_EXERCISE INSTRUCTIONS_
Please turn every line of the rows below into a numbered list, leaving out any blank lines.

---------- RECORDED DATA ----------

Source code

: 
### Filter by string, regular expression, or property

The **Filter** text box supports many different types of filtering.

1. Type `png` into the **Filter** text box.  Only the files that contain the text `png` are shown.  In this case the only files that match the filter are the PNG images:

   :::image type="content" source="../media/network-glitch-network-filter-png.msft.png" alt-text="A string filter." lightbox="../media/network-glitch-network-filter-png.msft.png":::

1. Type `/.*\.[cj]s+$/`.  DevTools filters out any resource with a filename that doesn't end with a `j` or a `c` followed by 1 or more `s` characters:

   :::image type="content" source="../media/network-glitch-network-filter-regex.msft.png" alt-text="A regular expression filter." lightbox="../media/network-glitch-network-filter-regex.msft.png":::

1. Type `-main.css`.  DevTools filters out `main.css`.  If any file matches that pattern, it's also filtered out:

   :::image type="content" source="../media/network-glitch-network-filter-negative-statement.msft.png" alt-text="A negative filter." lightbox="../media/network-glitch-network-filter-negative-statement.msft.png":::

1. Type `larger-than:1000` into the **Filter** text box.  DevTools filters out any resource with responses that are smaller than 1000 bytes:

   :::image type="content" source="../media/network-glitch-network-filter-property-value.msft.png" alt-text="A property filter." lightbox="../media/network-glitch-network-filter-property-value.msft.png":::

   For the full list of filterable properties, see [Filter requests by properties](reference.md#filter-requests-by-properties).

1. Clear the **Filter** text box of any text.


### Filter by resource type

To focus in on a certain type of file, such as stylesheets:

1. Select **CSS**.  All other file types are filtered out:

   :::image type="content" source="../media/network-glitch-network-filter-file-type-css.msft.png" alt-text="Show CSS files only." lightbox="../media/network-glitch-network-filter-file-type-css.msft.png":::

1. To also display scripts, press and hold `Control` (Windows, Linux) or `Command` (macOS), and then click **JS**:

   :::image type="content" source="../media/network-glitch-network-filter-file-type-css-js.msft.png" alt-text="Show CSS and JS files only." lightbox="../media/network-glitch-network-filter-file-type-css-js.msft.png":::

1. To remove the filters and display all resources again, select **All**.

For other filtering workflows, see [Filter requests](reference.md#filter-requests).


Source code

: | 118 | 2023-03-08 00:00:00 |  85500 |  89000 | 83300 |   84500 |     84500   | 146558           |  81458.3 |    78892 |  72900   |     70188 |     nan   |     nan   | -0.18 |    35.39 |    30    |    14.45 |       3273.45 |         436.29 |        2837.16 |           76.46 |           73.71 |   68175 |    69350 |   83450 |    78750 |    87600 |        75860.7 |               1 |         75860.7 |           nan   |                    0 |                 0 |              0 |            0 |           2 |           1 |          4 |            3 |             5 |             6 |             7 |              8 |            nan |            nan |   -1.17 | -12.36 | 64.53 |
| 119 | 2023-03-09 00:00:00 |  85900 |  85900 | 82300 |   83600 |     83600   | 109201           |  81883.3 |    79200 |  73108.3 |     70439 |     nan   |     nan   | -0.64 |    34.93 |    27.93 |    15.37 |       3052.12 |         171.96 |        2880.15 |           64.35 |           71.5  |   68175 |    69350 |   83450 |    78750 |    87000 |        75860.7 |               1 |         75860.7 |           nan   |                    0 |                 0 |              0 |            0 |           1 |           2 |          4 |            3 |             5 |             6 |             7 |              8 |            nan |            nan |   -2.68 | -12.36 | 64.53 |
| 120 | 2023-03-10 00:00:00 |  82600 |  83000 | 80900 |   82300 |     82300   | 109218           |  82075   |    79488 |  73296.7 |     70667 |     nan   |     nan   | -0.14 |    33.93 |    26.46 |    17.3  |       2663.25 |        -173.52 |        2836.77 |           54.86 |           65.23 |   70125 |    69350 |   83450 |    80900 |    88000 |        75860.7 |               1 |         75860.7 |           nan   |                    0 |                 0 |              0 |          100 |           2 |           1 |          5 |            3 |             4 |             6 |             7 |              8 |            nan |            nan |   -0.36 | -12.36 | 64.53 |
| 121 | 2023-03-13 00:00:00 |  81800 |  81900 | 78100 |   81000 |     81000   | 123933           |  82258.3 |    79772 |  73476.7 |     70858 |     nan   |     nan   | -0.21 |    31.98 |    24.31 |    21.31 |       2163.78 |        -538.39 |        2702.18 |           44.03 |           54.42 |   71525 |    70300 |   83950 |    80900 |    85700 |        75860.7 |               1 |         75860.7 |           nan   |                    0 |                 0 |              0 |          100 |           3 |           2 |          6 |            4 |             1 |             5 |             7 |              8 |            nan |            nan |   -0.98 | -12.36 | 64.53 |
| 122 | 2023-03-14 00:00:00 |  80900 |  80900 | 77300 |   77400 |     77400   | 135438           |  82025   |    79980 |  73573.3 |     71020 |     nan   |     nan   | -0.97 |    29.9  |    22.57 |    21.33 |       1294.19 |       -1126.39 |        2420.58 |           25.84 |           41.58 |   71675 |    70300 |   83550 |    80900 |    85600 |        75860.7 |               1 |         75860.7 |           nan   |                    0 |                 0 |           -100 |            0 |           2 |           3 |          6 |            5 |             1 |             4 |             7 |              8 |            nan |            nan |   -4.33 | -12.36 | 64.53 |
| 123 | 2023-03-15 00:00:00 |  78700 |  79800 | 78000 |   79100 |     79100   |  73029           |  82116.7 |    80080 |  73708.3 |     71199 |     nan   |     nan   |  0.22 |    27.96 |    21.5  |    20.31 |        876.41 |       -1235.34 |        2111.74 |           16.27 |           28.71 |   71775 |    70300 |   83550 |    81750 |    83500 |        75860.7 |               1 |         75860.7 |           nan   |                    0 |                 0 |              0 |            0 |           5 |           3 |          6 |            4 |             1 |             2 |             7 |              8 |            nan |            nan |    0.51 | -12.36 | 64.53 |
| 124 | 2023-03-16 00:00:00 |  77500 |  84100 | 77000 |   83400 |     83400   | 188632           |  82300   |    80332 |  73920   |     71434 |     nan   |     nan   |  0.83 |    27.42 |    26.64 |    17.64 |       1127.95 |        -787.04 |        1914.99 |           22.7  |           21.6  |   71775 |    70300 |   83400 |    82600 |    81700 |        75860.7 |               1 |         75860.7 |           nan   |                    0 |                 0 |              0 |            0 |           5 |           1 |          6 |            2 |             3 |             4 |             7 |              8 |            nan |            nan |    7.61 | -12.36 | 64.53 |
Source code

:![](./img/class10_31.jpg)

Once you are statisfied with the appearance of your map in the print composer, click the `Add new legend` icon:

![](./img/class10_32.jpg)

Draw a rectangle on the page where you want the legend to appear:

----------

_COMPLETED EXERCISE_
1. Source code
2. : 
3. ### Filter by string, regular expression, or property
4. The **Filter** text box supports many different types of filtering.
5. 1. Type `png` into the **Filter** text box.  Only the files that contain the text `png` are shown.  In this case the only files that match the filter are the PNG images:
6.    :::image type="content" source="../media/network-glitch-network-filter-png.msft.png" alt-text="A string filter." lightbox="../media/network-glitch-network-filter-png.msft.png":::
7. 1. Type `/.*\.[cj]s+$/`.  DevTools filters out any resource with a filename that doesn't end with a `j` or a `c` followed by 1 or more `s` characters:
8.    :::image type="content" source="../media/network-glitch-network-filter-regex.msft.png" alt-text="A regular expression filter." lightbox="../media/network-glitch-network-filter-regex.msft.png":::
9. 1. Type `-main.css`.  DevTools filters out `main.css`.  If any file matches that pattern, it's also filtered out:
10.    :::image type="content" source="../media/network-glitch-network-filter-negative-statement.msft.png" alt-text="A negative filter." lightbox="../media/network-glitch-network-filter-negative-statement.msft.png":::
11. 1. Type `larger-than:1000` into the **Filter** text box.  DevTools filters out any resource with responses that are smaller than 1000 bytes:
12.    :::image type="content" source="../media/network-glitch-network-filter-property-value.msft.png" alt-text="A property filter." lightbox="../media/network-glitch-network-filter-property-value.msft.png":::
13.    For the full list of filterable properties, see [Filter requests by properties](reference.md#filter-requests-by-properties).
14. 1. Clear the **Filter** text box of any text.
15. ### Filter by resource type
16. To focus in on a certain type of file, such as stylesheets:
17. 1. Select **CSS**.  All other file types are filtered out:
18.    :::image type="content" source="../media/network-glitch-network-filter-file-type-css.msft.png" alt-text="Show CSS files only." lightbox="../media/network-glitch-network-filter-file-type-css.msft.png":::
19. 1. To also display scripts, press and hold `Control` (Windows, Linux) or `Command` (macOS), and then click **JS**:
20.    :::image type="content" source="../media/network-glitch-network-filter-file-type-css-js.msft.png" alt-text="Show CSS and JS files only." lightbox="../media/network-glitch-network-filter-file-type-css-js.msft.png":::
21. 1. To remove the filters and display all resources again, select **All**.
22. For other filtering workflows, see [Filter requests](reference.md#filter-requests).
23. Source code
24. : | 118 | 2023-03-08 00:00:00 |  85500 |  89000 | 83300 |   84500 |     84500   | 146558           |  81458.3 |    78892 |  72900   |     70188 |     nan   |     nan   | -0.18 |    35.39 |    30    |    14.45 |       3273.45 |         436.29 |        2837.16 |           76.46 |           73.71 |   68175 |    69350 |   83450 |    78750 |    87600 |        75860.7 |               1 |         75860.7 |           nan   |                    0 |                 0 |              0 |            0 |           2 |           1 |          4 |            3 |             5 |             6 |             7 |              8 |            nan |            nan |   -1.17 | -12.36 | 64.53 |
25. | 119 | 2023-03-09 00:00:00 |  85900 |  85900 | 82300 |   83600 |     83600   | 109201           |  81883.3 |    79200 |  73108.3 |     70439 |     nan   |     nan   | -0.64 |    34.93 |    27.93 |    15.37 |       3052.12 |         171.96 |        2880.15 |           64.35 |           71.5  |   68175 |    69350 |   83450 |    78750 |    87000 |        75860.7 |               1 |         75860.7 |           nan   |                    0 |                 0 |              0 |            0 |           1 |           2 |          4 |            3 |             5 |             6 |             7 |              8 |            nan |            nan |   -2.68 | -12.36 | 64.53 |
26. | 120 | 2023-03-10 00:00:00 |  82600 |  83000 | 80900 |   82300 |     82300   | 109218           |  82075   |    79488 |  73296.7 |     70667 |     nan   |     nan   | -0.14 |    33.93 |    26.46 |    17.3  |       2663.25 |        -173.52 |        2836.77 |           54.86 |           65.23 |   70125 |    69350 |   83450 |    80900 |    88000 |        75860.7 |               1 |         75860.7 |           nan   |                    0 |                 0 |              0 |          100 |           2 |           1 |          5 |            3 |             4 |             6 |             7 |              8 |            nan |            nan |   -0.36 | -12.36 | 64.53 |
27. | 121 | 2023-03-13 00:00:00 |  81800 |  81900 | 78100 |   81000 |     81000   | 123933           |  82258.3 |    79772 |  73476.7 |     70858 |     nan   |     nan   | -0.21 |    31.98 |    24.31 |    21.31 |       2163.78 |        -538.39 |        2702.18 |           44.03 |           54.42 |   71525 |    70300 |   83950 |    80900 |    85700 |        75860.7 |               1 |         75860.7 |           nan   |                    0 |                 0 |              0 |          100 |           3 |           2 |          6 |            4 |             1 |             5 |             7 |              8 |            nan |            nan |   -0.98 | -12.36 | 64.53 |
28. | 122 | 2023-03-14 00:00:00 |  80900 |  80900 | 77300 |   77400 |     77400   | 135438           |  82025   |    79980 |  73573.3 |     71020 |     nan   |     nan   | -0.97 |    29.9  |    22.57 |    21.33 |       1294.19 |       -1126.39 |        2420.58 |           25.84 |           41.58 |   71675 |    70300 |   83550 |    80900 |    85600 |        75860.7 |               1 |         75860.7 |           nan   |                    0 |                 0 |           -100 |            0 |           2 |           3 |          6 |            5 |             1 |             4 |             7 |              8 |            nan |            nan |   -4.33 | -12.36 | 64.53 |
29. | 123 | 2023-03-15 00:00:00 |  78700 |  79800 | 78000 |   79100 |     79100   |  73029           |  82116.7 |    80080 |  73708.3 |     71199 |     nan   |     nan   |  0.22 |    27.96 |    21.5  |    20.31 |        876.41 |       -1235.34 |        2111.74 |           16.27 |           28.71 |   71775 |    70300 |   83550 |    81750 |    83500 |        75860.7 |               1 |         75860.7 |           nan   |                    0 |                 0 |              0 |            0 |           5 |           3 |          6 |            4 |             1 |             2 |             7 |              8 |            nan |            nan |    0.51 | -12.36 | 64.53 |
30. | 124 | 2023-03-16 00:00:00 |  77500 |  84100 | 77000 |   83400 |     83400   | 188632           |  82300   |    80332 |  73920   |     71434 |     nan   |     nan   |  0.83 |    27.42 |    26.64 |    17.64 |       1127.95 |        -787.04 |        1914.99 |           22.7  |           21.6  |   71775 |    70300 |   83400 |    82600 |    81700 |        75860.7 |               1 |         75860.7 |           nan   |                    0 |                 0 |              0 |            0 |           5 |           1 |          6 |            2 |             3 |             4 |             7 |              8 |            nan |            nan |    7.61 | -12.36 | 64.53 |
31. Source code
32. :![](./img/class10_31.jpg)
33. Once you are statisfied with the appearance of your map in the print composer, click the `Add new legend` icon:
34. ![](./img/class10_32.jpg)
35. Draw a rectangle on the page where you want the legend to appear:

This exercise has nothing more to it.